Fonts as per request. I do not know if my modification tool (ttx) corrupts anything along the way. So far the experiments suggest that Apple software requires a contour, and a contour cosmetically messes with evince.
pdf.ttf - currently shipping font, by Ken Sharp sharp.ttf - with advance width added
tofu.ttf - alternate font from behdad behdad.ttf - with advance width reduced behdad2.ttf - with contour removed
Thanks. Here's the verbose error report as given by Apples ftxvalidator (there's not really a version for 10.11, so some of this might be inaccurate). All report fatal errors and most errors are beyond my (admittedly limited) expertise on the subject. I hope they make more sense to you.
[Uploading ftxvalidator_report.txt…]()
Can you please edit that report and make it an attachment or something? The giant wall of text makes this bug harder to read.
Partially blocked by behdad/fonttools#497
Fixed now.
For completeness, here is Ken Sharp's font with a contour added in.
FONT sharp2.zip
PDF sharp2.pdf
At this point, sharp2.ttf and behdad.ttf are the only fonts compatible with Apple Preview. They both come at the cost highlight aesthetics with evince. I think Preview is incorrect to require a contour for the glyph, and I think evince is incorrect to consider a contour when highlighting an invisible font. I do not have any reason so far to prefer one over the other, and I do not yet have compatibility test results from ghostscript, firefox, Microsoft Edge, etc.

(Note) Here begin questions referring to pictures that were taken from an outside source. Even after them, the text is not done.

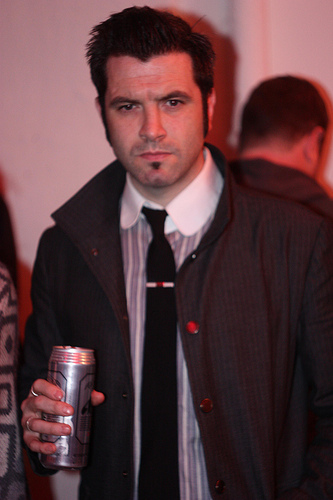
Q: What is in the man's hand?
A: Can.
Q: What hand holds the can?
A: Right.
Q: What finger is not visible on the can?
A: Pinky.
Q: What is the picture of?
A: A man.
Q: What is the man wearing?
A: A shirt.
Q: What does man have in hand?
A: A can.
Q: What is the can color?
A: Silver.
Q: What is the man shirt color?
A: Grey and white.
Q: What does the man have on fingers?
A: Rings.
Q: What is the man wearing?
A: A jacket.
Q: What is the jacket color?
A: Black.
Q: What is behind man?
A: Another man.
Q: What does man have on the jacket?
A: Buttons.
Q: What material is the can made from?
A: Aluminum.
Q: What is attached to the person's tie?
A: Tie tack.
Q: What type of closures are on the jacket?
A: Snaps.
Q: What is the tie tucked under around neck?
A: Collar.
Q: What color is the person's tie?
A: Black.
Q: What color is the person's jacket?
A: Grey.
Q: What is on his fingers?
A: Rings.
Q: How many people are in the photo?
A: 3.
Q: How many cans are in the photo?
A: 1.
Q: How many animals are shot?
A: 0.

I have filed a bug with Apple. This is not publicly visible and I do not know what the response will be. Noting it here simply simply for future reference. radr://24533090
In progress testing compatibility with candidates "sharp2" and "behdad" including getting some assistance with ghostscript. So far no user visible differences between them, and the former is the smaller change. Is there general consensus to work around the Apple compatibility problem, at the expense of Evince highlight aesthetics?
@jbreiden I agree. OS X Preview is installed on ~10% of all desktop computers. Evince is just one of many PDF viewers for Linux users.
@jbarlow83 and @jbreiden This bug also affects the Amazon Kindles. As an avid user of Amazon Kindle and Tesseract, I feel crippled now. And don't forget that all those pdfs generated with Tesseract won't work with Kindle either around the world.
@bekirserifoglu - can you please confirm that both proposed workarounds found in previous comments (sharp2.pdf, behdad.pdf) solve the problem on Kindle?
@jbreiden I can confirm that both sharp and tofu fonts work great with Kindle Voyage and Preview on Os X. Feel free to mention me if you need anymore testing.
While Acrobat XI can find text in a PDF, it appears that poppler's
pdftotext
program, OS X's Preview app, and the library PyPDF2's extractText() function all fail to locate text. It seems that Tesseract is encoding text in a way that makes it inaccessible to many PDF viewers.pdftotext
produces empty output. Preview app allows highlighting of text in the appropriate locations, but it cannot be copied to the clipboard or searched. PyPDF2 extractText also produces an empty string as text.